The driving unit is arranged on a predetermined semiconductor chip,
5. The driving circuit according to claim 4, wherein said transformer is arranged outside said semiconductor chip.
The drive unit
a differential driver that supplies the differential signal;
2. The drive circuit of claim 1, further comprising a non-differential driver for supplying said non-differential signal.
7. The drive circuit according to claim 6, wherein the output terminal of said non-differential driver is connected to a node between either end of said first and second coils.
8. The drive circuit according to claim 7, wherein the output terminal of said non-differential driver is connected to said one end of either said first or second coil.
The driving unit is arranged on a predetermined semiconductor chip,
9. The drive circuit according to claim 8, wherein said transformer is arranged outside said semiconductor chip.
the plurality of coils includes first, second and third coils that are magnetically coupled;
The drive unit supplies the differential signal to one end of the first coil, one end of the second coil, and one end of the third coil,
2. The drive circuit according to claim 1, wherein when a common-mode current is caused to flow into said one end of each of said second and third coils, the magnetic fluxes generated by said second and third coils weaken each other.
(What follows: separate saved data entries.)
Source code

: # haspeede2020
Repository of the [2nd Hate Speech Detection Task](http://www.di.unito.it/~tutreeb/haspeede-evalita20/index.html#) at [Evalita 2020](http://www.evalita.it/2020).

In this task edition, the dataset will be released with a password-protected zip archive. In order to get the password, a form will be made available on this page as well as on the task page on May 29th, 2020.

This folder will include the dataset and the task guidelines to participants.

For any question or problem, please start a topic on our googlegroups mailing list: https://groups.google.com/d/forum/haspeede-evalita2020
further comprising a receiving unit that receives differential signals via the first and second signal lines;
The drive unit has first and second output terminals,
the one end of the first coil is connected to the first output terminal and the other end is connected to the first signal line;
2. The drive circuit according to claim 1, wherein said one end of said second coil is connected to said second output terminal, and the other end is connected to said second signal line.
the first and second coils share a predetermined winding axis;
When viewed from the direction of the winding axis, the winding direction about the winding axis from one end connected to the output terminal of the wiring of the first coil to the other end connected to the signal line is 2. The drive circuit according to claim 1, wherein the winding direction about the winding axis from one end connected to the output terminal of the wiring of the second coil to the other end connected to the signal line is opposite to the winding direction.
a transformer provided with a plurality of magnetically coupled coils;
a driving unit that supplies either a non-differential signal or a differential signal to the transformer according to a predetermined control signal;
a logic circuit that designates either the non-differential signal or the differential signal according to the control signal and supplies the signal to the drive unit;
the plurality of coils includes first and second coils that are magnetically coupled;
The drive unit is connected to one end of the first coil and one end of the second coil,
A solid-state imaging device in which magnetic fluxes generated by the first and second coils weaken each other when a common-mode current is caused to flow into the one end of each of the first and second coils.